Fig 1. CNA-associated gene breakpoint detection.

(A) Array-CGH DNA copy number profile of one CRC sample. The X-axis depicts chromosomes 1–22 and X (numbered 23) with chromosome boundaries indicated by vertical dotted lines. The Y-axis depicts the log2 ratio of the amount of tumor DNA versus patient-matched normal DNA. Black dots represent individual array-CGH probe datapoints. The blue horizontal lines represent DNA segments, indicative for tumor DNA copy number aberrations when deviating from 0. The green arrow and bar indicate the region of chromosome 6 that is highlighted in Fig 1B. (B) Enlargement of Fig 1A (green bar). Vertical dotted red lines indicate genomic locations of CNA-associated chromosomal breakpoints, i.e. the genomic positions where log2 ratios of DNA segments change. (C) Frequency plot of CNA-associated chromosomal breakpoints on the q-arm of chromosome 13. The X-axis depicts the genomic position in Mb. The Y-axis depicts the chromosomal breakpoint frequencies across the cohort of 352 CRC samples. Breakpoint frequencies are indicated on array-CGH probe-level (vertical black bars) and on gene-level (horizontal red bars). Recurrent breakpoint genes (FDR<0.1) are named. The green arrow and bar indicate the PIBF1 region of chromosome 13q that is highlighted in Fig 1D. (D) Enlargement of Fig 1C (green bar), which illustrates that PIBF1 gene breakpoints are concentrated at the distal part of the gene. Neighbouring genes that do not harbor significant breakpoint recurrence rates are indicated in blue.

Fig 2. Gene breakpoint and gene mutation frequencies of the 25 most frequently affected genes in CRC.

Gene breakpoint frequencies (red bars) were based on the analysis of 352 CRC samples and gene mutation frequencies (blue bars) on the analysis of 204 samples. Genes marked with a “*” indicate a pool of genes that share probe(s) associated with chromosomal breakpoints: the PCMTD2* pool also includes LINC00266-1; PARK2* also includes PACRG; ZNF337* also includes NCOR1P1, FAM182A, FAM182B, FRG1B, MIR663A, MLLT10P1; CD99* also includes XG; PARP8* also includes EMB.

Fig 3. Clustering of 203 CRC patients by NBS based on gene breakpoints and gene mutations revealed four CRC subtypes.

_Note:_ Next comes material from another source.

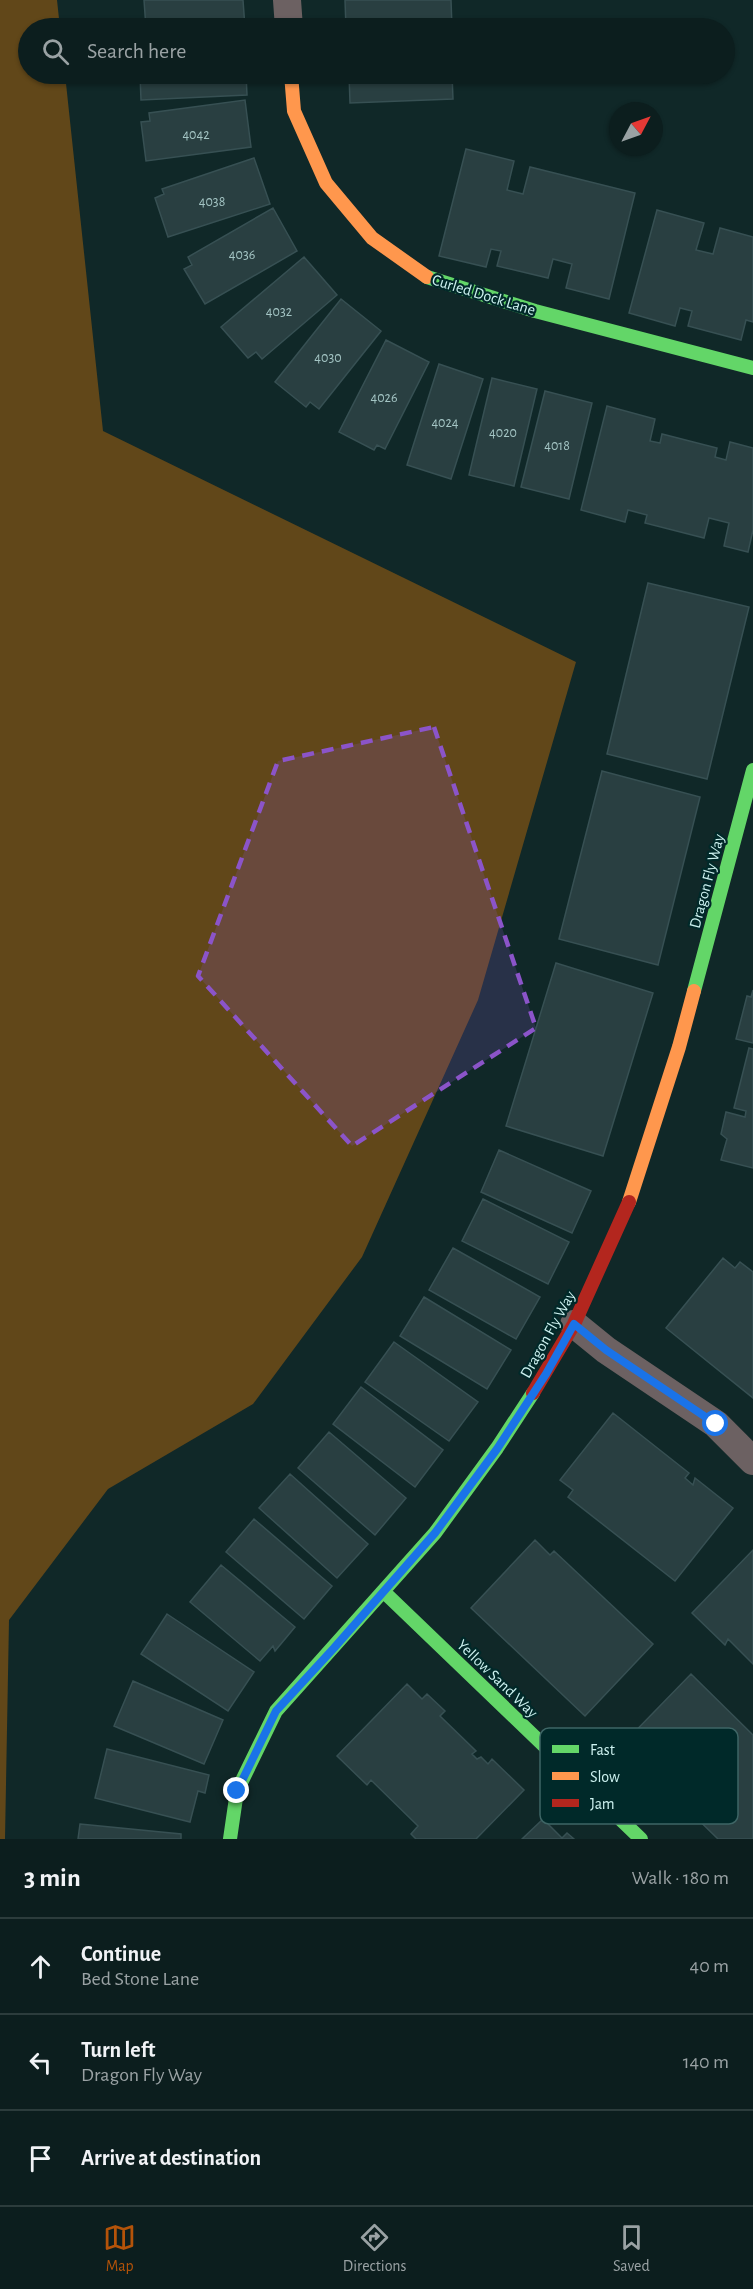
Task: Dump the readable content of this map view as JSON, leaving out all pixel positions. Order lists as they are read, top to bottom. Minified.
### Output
{"streets":{"street":["Curled Dock Lane","Dragon Fly Way","Yellow Sand Way"]},"crossings":[["Dragon Fly Way","Yellow Sand Way"]],"house_numbers":["4042","4038","4036","4032","4030","4026","4024","4020","4018"],"legend":["Fast","Slow","Jam"],"north":"top right","page":{"search":"Search here","heading":["3 min","Walk · 180 m"],"list":[["Continue","Bed Stone Lane","40 m"],["Turn left","Dragon Fly Way","140 m"],"Arrive at destination"],"nav":["Map","Directions","Saved"]}}
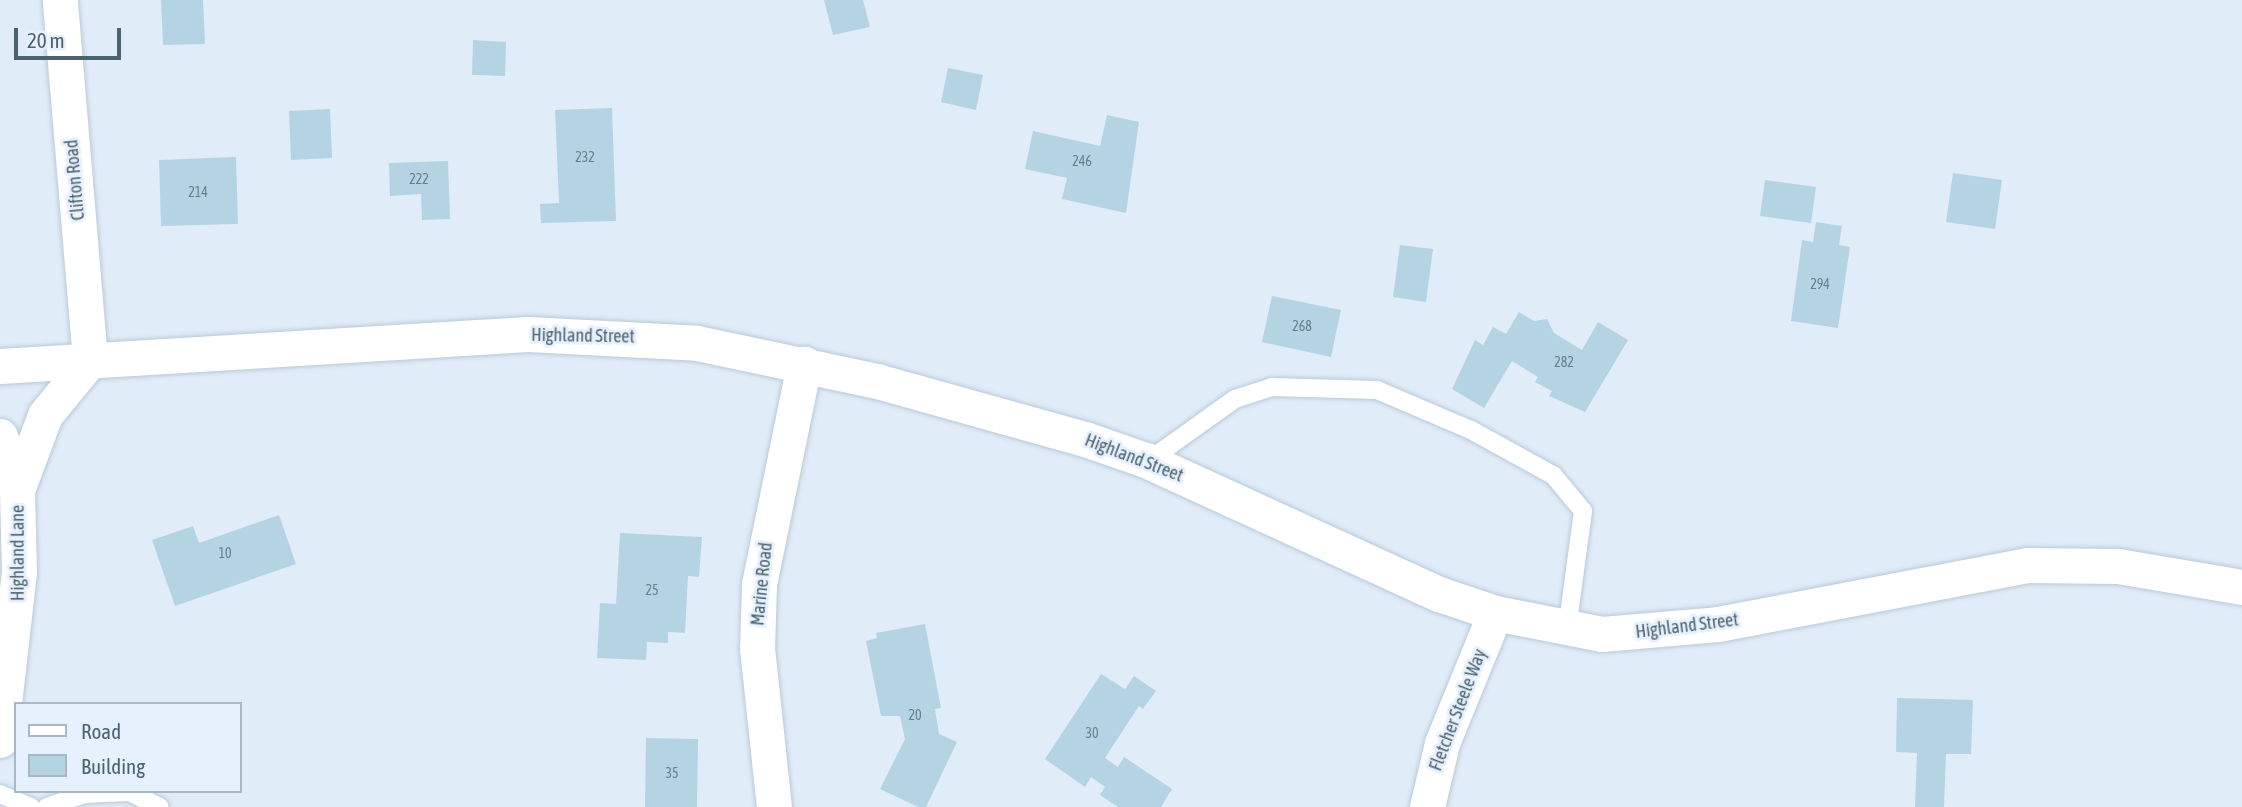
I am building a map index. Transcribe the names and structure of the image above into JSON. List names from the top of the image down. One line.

(A) Co-clustering matrix of CRC samples generated by NBS analysis. The matrix color intensity represents the similarity score. The color bar on top indicates the groups of patients related to the four CRC subtypes (k = 4) as determined by hierarchical clustering after NBS analysis. (B) Kaplan-Meier plot for overall survival (in days) of CRC subtype 1 (n = 80 patients), subtype 2 (n = 45 patients), subtype 3 (n = 27 patients) and subtype 4 (n = 51 patients). There are significant differences in OS among the four CRC subtypes (log-rank P = 0.001), with poorest OS for subtype 3 CRC patients. (C) Kaplan-Meier plot for OS of CRC subtype 3 patients versus patients in other CRC subtypes, showing a hazard ratio (HR) of 2.17 and a median OS of 392 days versus 610 days, respectively (log-rank P = 0.0002).

Fig 4. Four distinct core modules of putative CRC driver genes were retrieved by Multi-Dendrix analysis.

The nodes comprise both gene breakpoints (red outline) and gene mutations (blue outline). Edges (grey lines) connect genes that are mutually exclusively affected. The thickness of the grey lines and the corresponding number reflect the robustness score. The strongest mutual exclusivity is observed between PIBF1 and TP53. Genes marked with a “*” indicate a pool of genes that share probe(s) associated with chromosomal breakpoints: the ZNF337* pool also includes NCOR1P1, FAM182A, FAM182B, FRG1B, MIR663A, MLLT10P1; ZNF519* also includes ANKRD20A5P, ANKRD30B.